On changes to Medicaid:

“The present system isn’t sustainable. We don’t have enough money to continue exactly what’s being done, but we do not cut Medicaid. We slow the growth of Medicaid. It becomes pegged to inflation, and states will get more money each year than they did the previous year – only in Washington can that be called a cut. It was set up for poor women, for children, for people with disabilities, and Obamacare used it as a dumping ground for some able-bodied, working-aged individuals. And states will have more flexibility to see that the aged, the poor, the sick are actually taken care of, but they can put some requirements in to make sure that able-bodied, working-aged individuals do their part for the system. This doesn’t jerk the rug out from under anybody, but it will start to raise the amount of money that the non-expansion states get while it curtails the growth of the expansion states.”

On working with senators to support the bill:

“I think there will be a stronger consensus among everybody as we get to debate the bill and get to take action on it and do amendments.

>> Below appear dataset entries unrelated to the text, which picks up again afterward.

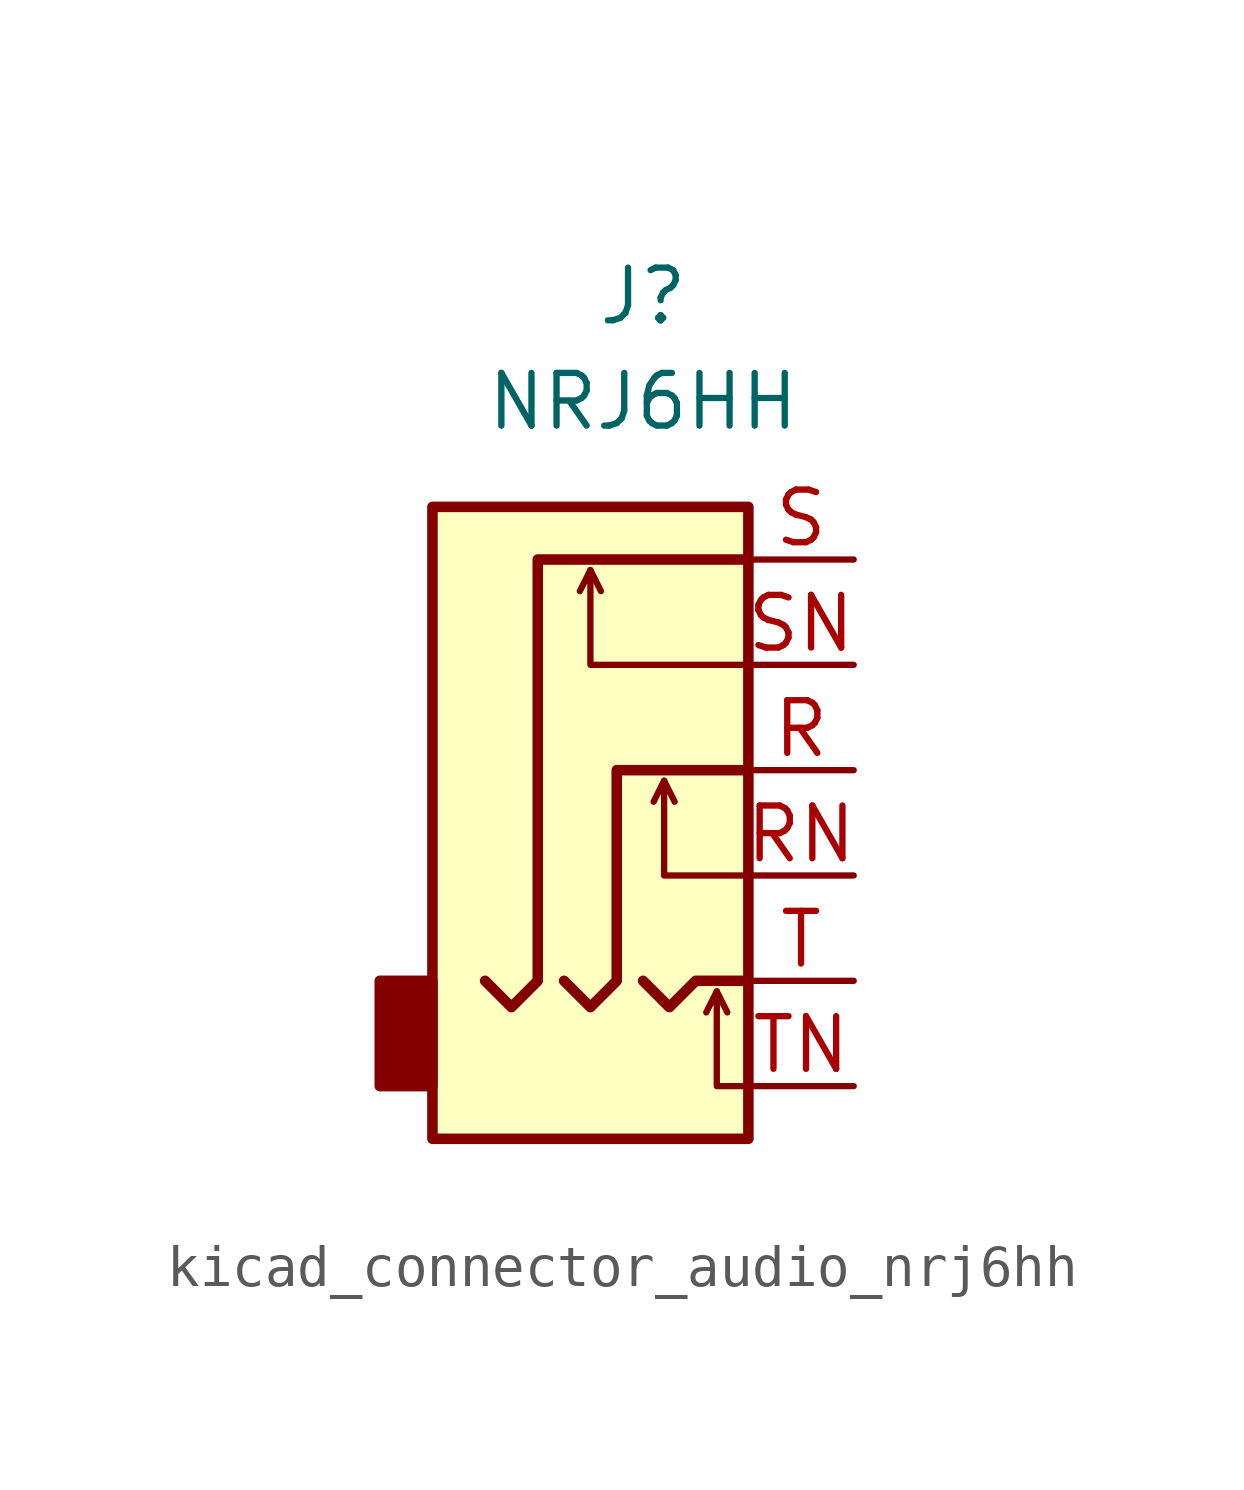
<source format=kicad_sym>
(kicad_symbol_lib
  (version 20220914)
  (generator kicad_symbol_editor)
  (symbol "kicad_connector_audio_nrj6hh"
    (property "Reference" "J"
      (at 0 11.43 0)
      (effects (font (size 1.27 1.27))))
    (property "Value" "NRJ6HH"
      (at 0 8.89 0)
      (effects (font (size 1.27 1.27))))
    (symbol "kicad_connector_audio_nrj6hh_0_1"
      (rectangle (start -5.08 -5.08) (end -6.35 -7.62) (stroke (width 0.254) (type default)) (fill (type outline)))
      (polyline (pts (xy -1.27 4.826) (xy -1.016 4.318)) (stroke (width 0) (type default)) (fill (type none)))
      (polyline (pts (xy 0.508 -0.254) (xy 0.762 -0.762)) (stroke (width 0) (type default)) (fill (type none)))
      (polyline (pts (xy 1.778 -5.334) (xy 2.032 -5.842)) (stroke (width 0) (type default)) (fill (type none)))
      (polyline (pts (xy 0 -5.08) (xy 0.635 -5.715) (xy 1.27 -5.08) (xy 2.54 -5.08)) (stroke (width 0.254) (type default)) (fill (type none)))
      (polyline (pts (xy 2.54 -7.62) (xy 1.778 -7.62) (xy 1.778 -5.334) (xy 1.524 -5.842)) (stroke (width 0) (type default)) (fill (type none)))
      (polyline (pts (xy 2.54 -2.54) (xy 0.508 -2.54) (xy 0.508 -0.254) (xy 0.254 -0.762)) (stroke (width 0) (type default)) (fill (type none)))
      (polyline (pts (xy 2.54 2.54) (xy -1.27 2.54) (xy -1.27 4.826) (xy -1.524 4.318)) (stroke (width 0) (type default)) (fill (type none)))
      (polyline (pts (xy -1.905 -5.08) (xy -1.27 -5.715) (xy -0.635 -5.08) (xy -0.635 0) (xy 2.54 0)) (stroke (width 0.254) (type default)) (fill (type none)))
      (polyline (pts (xy 2.54 5.08) (xy -2.54 5.08) (xy -2.54 -5.08) (xy -3.175 -5.715) (xy -3.81 -5.08)) (stroke (width 0.254) (type default)) (fill (type none)))
      (rectangle (start 2.54 6.35) (end -5.08 -8.89) (stroke (width 0.254) (type default)) (fill (type background))))
    (symbol "kicad_connector_audio_nrj6hh_1_1"
      (pin passive line (at 5.08 0 180) (length 2.54) (name "~" (effects (font (size 1.27 1.27)))) (number "R" (effects (font (size 1.27 1.27)))))
      (pin passive line (at 5.08 -2.54 180) (length 2.54) (name "~" (effects (font (size 1.27 1.27)))) (number "RN" (effects (font (size 1.27 1.27)))))
      (pin passive line (at 5.08 5.08 180) (length 2.54) (name "~" (effects (font (size 1.27 1.27)))) (number "S" (effects (font (size 1.27 1.27)))))
      (pin passive line (at 5.08 2.54 180) (length 2.54) (name "~" (effects (font (size 1.27 1.27)))) (number "SN" (effects (font (size 1.27 1.27)))))
      (pin passive line (at 5.08 -5.08 180) (length 2.54) (name "~" (effects (font (size 1.27 1.27)))) (number "T" (effects (font (size 1.27 1.27)))))
      (pin passive line (at 5.08 -7.62 180) (length 2.54) (name "~" (effects (font (size 1.27 1.27)))) (number "TN" (effects (font (size 1.27 1.27))))))))
</source>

We’re not done with the process. That was a discussion draft that was put out – you put out a discussion draft so that people can suggest solutions. Then we have to take those suggested solutions and see if they will fit in the format that we have to abide by in order to do this special process. If it takes more time, we’ll take more time, but I think most of the people will see that what can be done is in the bill and that some changes can be made through the amendments. At the end of the amendment process, I’m hoping that we’ll have a substantial number of people to pass it. But I’m an ultimate optimist, and that’s how I’m able to serve here.”